Entries supplied
____________________
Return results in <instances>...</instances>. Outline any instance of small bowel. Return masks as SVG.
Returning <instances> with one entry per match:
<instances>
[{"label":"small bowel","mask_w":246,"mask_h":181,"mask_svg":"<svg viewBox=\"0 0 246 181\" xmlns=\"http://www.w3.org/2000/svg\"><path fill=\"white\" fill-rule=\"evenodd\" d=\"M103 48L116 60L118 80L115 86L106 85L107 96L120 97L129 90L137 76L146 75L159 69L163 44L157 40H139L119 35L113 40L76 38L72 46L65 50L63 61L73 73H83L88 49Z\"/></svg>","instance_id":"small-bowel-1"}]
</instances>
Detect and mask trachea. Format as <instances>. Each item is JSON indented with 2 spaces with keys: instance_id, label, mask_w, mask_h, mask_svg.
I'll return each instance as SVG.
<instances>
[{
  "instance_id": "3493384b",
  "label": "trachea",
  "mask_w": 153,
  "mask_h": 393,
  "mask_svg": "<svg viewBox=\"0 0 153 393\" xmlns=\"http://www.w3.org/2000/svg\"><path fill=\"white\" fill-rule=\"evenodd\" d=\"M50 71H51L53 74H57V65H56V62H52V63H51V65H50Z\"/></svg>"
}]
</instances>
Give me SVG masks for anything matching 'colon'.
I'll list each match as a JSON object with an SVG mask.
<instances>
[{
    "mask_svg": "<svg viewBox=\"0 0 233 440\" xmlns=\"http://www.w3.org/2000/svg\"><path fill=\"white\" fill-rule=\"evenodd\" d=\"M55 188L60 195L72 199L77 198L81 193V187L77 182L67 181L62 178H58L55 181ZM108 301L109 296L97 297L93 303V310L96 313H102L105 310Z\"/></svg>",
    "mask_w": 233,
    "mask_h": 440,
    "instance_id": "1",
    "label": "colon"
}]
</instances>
____________________
Short problem
Identify every line above that contains the word "small" and copy each of those lines.

Completed task
Return results in <instances>...</instances>. Outline any instance of small bowel. Return masks as SVG.
[{"label":"small bowel","mask_w":246,"mask_h":181,"mask_svg":"<svg viewBox=\"0 0 246 181\" xmlns=\"http://www.w3.org/2000/svg\"><path fill=\"white\" fill-rule=\"evenodd\" d=\"M103 48L116 60L118 80L115 86L106 85L107 96L120 97L129 90L137 76L146 75L159 69L163 44L157 40H139L119 35L113 40L76 38L72 46L65 50L63 61L73 73H83L88 49Z\"/></svg>","instance_id":"small-bowel-1"}]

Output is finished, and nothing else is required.